My recent experience involved after-school math tutoring of two teenage homeless brothers serious about their education. Their father had a disabling industrial accident and mother a low-paying job. The family moved back and forth from apartment to homeless shelter — when mother’s job couldn’t afford the rent — requiring the brothers to change schools mid-semester. The after-school program and homeless shelter shared the same building so I often visited the shelter to initiate the tutoring.
Despite the best efforts of dedicated workers, the homeless shelter was chaos, with pre-schoolers crying and screaming. Sleeping in the same environment, the brothers were eternally tired trying to learn. Eventually, having exceeded their shelter stay, they vanished, rumored westward.
Summarizing, my experience overwhelmingly supports individual affordable housing units over homeless shelters.

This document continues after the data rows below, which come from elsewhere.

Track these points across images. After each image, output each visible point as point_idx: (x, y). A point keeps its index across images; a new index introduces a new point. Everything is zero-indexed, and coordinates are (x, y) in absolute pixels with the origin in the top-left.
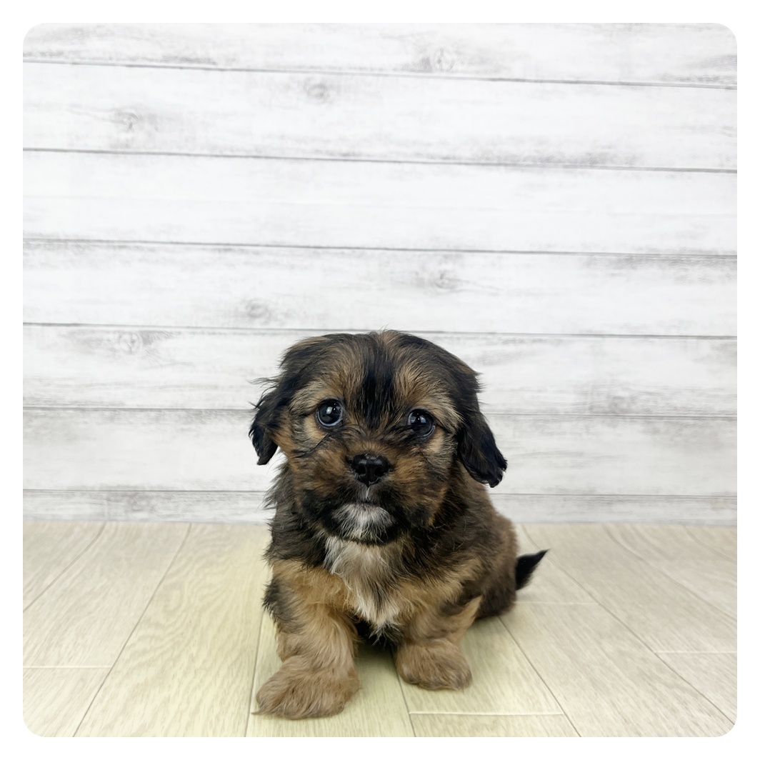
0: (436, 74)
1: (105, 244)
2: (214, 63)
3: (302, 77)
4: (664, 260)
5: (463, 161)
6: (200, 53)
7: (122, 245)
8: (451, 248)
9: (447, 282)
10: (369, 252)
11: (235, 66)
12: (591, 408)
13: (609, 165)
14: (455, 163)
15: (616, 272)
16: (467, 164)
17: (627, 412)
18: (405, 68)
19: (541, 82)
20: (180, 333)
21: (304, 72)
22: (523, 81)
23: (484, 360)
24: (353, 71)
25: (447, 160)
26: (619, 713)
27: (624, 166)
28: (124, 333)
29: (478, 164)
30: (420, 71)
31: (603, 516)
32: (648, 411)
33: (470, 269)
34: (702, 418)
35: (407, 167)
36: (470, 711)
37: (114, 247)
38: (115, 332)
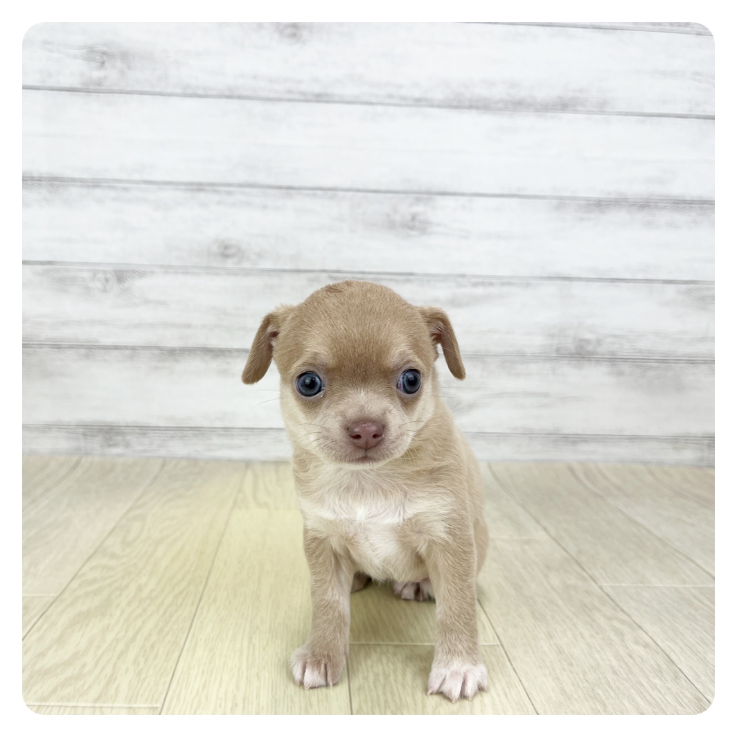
1: (80, 183)
4: (632, 205)
5: (435, 103)
7: (96, 184)
8: (423, 189)
9: (417, 224)
10: (341, 194)
12: (558, 350)
13: (580, 108)
15: (585, 216)
16: (439, 106)
17: (593, 355)
20: (153, 272)
23: (454, 302)
25: (419, 102)
26: (555, 644)
28: (98, 271)
31: (568, 455)
32: (613, 353)
33: (442, 211)
35: (379, 109)
36: (406, 641)
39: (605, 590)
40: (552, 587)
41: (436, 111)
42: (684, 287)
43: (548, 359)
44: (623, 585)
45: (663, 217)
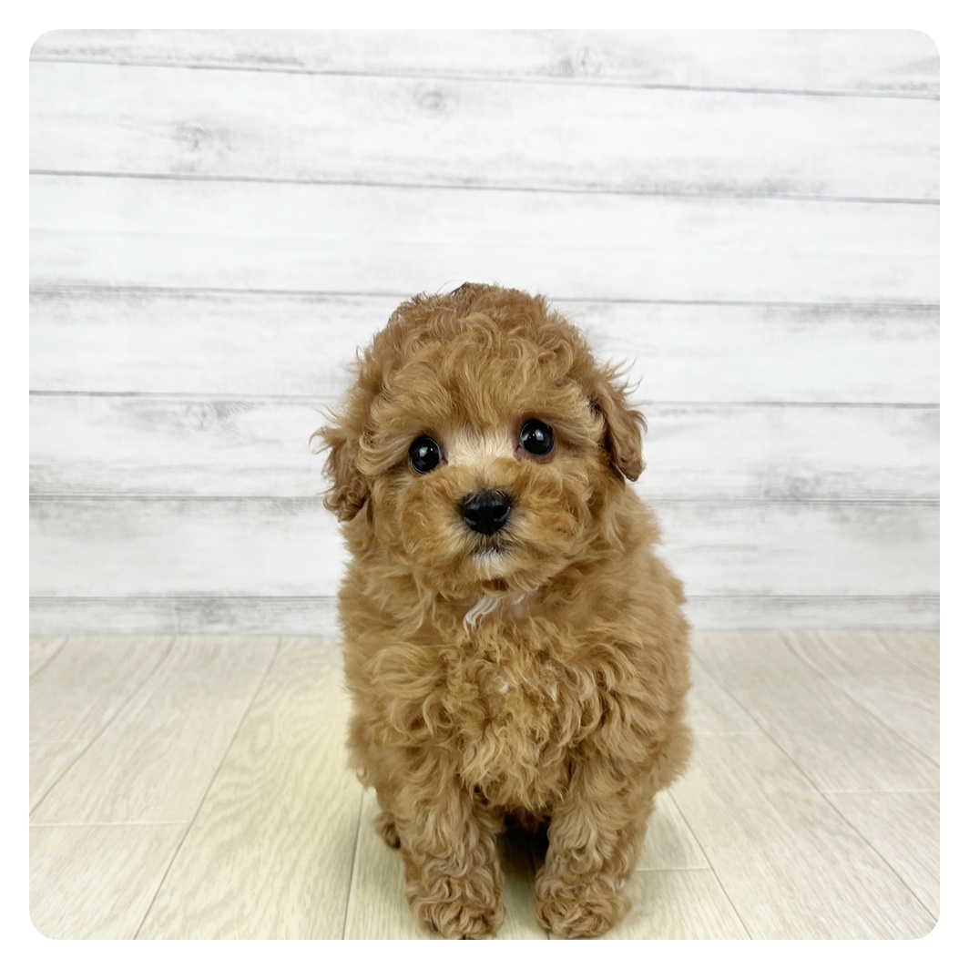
0: (580, 79)
1: (167, 294)
2: (301, 64)
3: (411, 82)
4: (856, 312)
5: (613, 189)
6: (283, 51)
7: (189, 294)
11: (327, 67)
12: (767, 492)
13: (791, 193)
14: (603, 192)
15: (799, 326)
16: (617, 193)
17: (810, 496)
18: (541, 71)
19: (709, 89)
20: (263, 404)
21: (413, 76)
22: (687, 88)
24: (476, 76)
25: (592, 187)
27: (810, 195)
28: (193, 403)
29: (631, 193)
30: (560, 75)
31: (781, 621)
32: (835, 494)
33: (622, 323)
34: (899, 503)
35: (544, 196)
37: (179, 297)
38: (182, 403)
39: (828, 798)
40: (767, 797)
41: (614, 198)
42: (920, 412)
43: (755, 503)
44: (849, 791)
45: (895, 325)
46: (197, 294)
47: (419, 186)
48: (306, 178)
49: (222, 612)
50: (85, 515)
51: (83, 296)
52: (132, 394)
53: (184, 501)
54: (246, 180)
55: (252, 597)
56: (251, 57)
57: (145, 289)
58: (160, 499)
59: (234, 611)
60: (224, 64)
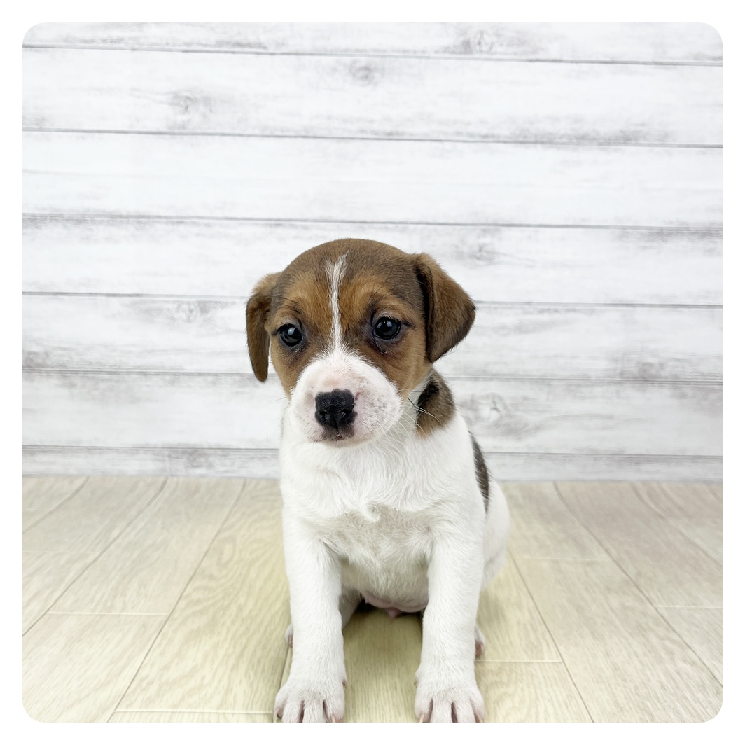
0: (476, 56)
1: (164, 220)
2: (265, 48)
3: (348, 60)
4: (693, 234)
5: (502, 139)
6: (251, 38)
7: (180, 221)
8: (490, 221)
9: (485, 254)
10: (411, 227)
11: (285, 50)
12: (621, 374)
13: (642, 142)
14: (494, 142)
15: (648, 244)
16: (505, 142)
17: (656, 378)
18: (446, 50)
19: (577, 62)
20: (234, 303)
21: (349, 55)
22: (560, 61)
23: (520, 328)
24: (397, 54)
25: (485, 138)
26: (611, 662)
27: (657, 142)
28: (183, 303)
29: (516, 142)
30: (461, 53)
31: (631, 475)
32: (676, 376)
33: (507, 242)
35: (448, 145)
37: (173, 223)
38: (174, 302)
39: (661, 612)
41: (503, 145)
43: (612, 382)
44: (677, 606)
46: (185, 220)
47: (353, 138)
48: (268, 133)
49: (202, 460)
50: (102, 386)
51: (102, 222)
52: (138, 295)
53: (175, 376)
54: (223, 135)
55: (225, 449)
56: (228, 43)
57: (148, 217)
58: (157, 374)
59: (211, 459)
60: (207, 49)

I’m unsure how typical this experience is, but the PIT data indicates it more so than fearmongers like Nadine Woodward — deeply indebted to Washington Realtors PAC — would have us believe. Whatever the full picture of homeless families, obviously life is unfair for our youth. They can neither pick their families nor the culture they grow up in. Yet as Frederick Douglass said, “It is easier to build strong children than to repair broken men.”
So for the sake of our homeless youth, as well as their families, vote Ben Stuckart and Breean Beggs.